On-topic here and I’m actually keeping it fairly civil. This notion that massive amounts of wealth can be created and destroyed simply through changes in perceptions is central to the concept of economic bubbles, the current housing bubble, this website, these forums, etc. Wealth was created during the housing run-up, now it is being destroyed.
Countrywide is currently running an ad campaign that illustrates this perfectly. I was in Oakland the other day and saw one of their mini-billboards in the lobby of a downtown office building. I’m paraphrasing here, but it goes along the lines of “In times of great change, wealth doesn’t simply disappear. It changes hands. The key is to understand where the transfers are occurring and to be a part of it.”

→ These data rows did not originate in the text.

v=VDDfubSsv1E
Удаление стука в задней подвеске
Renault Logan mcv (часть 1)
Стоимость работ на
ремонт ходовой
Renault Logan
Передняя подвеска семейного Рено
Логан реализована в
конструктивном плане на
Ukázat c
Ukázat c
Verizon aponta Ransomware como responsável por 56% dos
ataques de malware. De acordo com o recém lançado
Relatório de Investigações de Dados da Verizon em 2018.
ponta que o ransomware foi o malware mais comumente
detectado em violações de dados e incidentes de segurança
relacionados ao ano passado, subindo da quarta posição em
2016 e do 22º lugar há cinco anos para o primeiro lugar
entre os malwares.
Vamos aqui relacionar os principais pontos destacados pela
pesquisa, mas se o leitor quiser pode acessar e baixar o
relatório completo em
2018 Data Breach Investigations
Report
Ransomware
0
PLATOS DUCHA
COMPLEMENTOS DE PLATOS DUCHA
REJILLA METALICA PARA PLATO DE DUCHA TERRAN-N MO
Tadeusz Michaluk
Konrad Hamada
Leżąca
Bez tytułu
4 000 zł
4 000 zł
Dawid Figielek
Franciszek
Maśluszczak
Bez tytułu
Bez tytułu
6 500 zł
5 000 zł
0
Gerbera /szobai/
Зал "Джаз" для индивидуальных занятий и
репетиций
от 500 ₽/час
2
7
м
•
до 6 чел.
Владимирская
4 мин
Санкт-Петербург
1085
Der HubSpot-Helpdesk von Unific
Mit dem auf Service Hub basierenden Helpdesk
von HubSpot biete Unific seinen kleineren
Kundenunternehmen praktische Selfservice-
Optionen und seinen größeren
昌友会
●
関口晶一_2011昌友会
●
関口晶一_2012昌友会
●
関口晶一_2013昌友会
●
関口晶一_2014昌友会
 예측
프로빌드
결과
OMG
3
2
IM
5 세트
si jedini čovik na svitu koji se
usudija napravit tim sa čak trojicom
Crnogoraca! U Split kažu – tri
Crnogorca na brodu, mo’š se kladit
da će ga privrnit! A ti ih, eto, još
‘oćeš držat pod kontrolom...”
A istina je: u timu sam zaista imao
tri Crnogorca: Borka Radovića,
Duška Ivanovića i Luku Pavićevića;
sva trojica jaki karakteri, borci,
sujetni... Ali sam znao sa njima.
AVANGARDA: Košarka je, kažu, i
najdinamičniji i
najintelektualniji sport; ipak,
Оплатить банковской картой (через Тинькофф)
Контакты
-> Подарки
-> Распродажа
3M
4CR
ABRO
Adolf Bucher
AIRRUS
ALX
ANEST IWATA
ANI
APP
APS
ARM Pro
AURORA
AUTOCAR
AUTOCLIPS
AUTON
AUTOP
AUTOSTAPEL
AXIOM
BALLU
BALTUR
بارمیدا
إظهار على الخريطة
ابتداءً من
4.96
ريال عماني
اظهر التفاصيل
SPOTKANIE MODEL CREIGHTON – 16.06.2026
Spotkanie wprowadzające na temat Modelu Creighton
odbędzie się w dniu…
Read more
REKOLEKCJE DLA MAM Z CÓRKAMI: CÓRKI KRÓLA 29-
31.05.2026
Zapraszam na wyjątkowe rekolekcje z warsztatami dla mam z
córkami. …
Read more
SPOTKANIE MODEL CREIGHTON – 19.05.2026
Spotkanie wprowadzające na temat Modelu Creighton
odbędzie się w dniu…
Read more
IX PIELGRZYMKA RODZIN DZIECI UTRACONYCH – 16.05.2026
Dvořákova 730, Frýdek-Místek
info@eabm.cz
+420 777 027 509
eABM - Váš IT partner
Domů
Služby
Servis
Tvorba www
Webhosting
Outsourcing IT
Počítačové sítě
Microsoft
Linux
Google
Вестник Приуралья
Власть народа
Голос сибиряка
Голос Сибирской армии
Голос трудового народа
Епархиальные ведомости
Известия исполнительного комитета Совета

Think CW has an interest in shaping perceptions?
You bet. The perma-bulls and bubble players would have us believe that changes in perceptions about housing value and unsustainable expectations related to residential property appreciation have resulted in real gains in wealth this past decade. To be sure, some of these gains were real. But we’re now entering into a phase where much of these gains will be erased as perceptions adjust to reality.
And true, there are some, particularly on Wall Street, who will ‘make a killing’ on the ride down. But the impacts of this phase are going to be overwhelmingly negative on balance, for Main Street as well as Wall Street. I think it’s going to be a very challenging time.
Am I critical? Hell yes! I’m a business owner who values economic stability and sound fiscal and monetary policy. The last ten years have been shamefully irresponsible. It’s a disgusting mess we’re inheriting. No amount of ‘shorting’ the property market can mask this larger truth.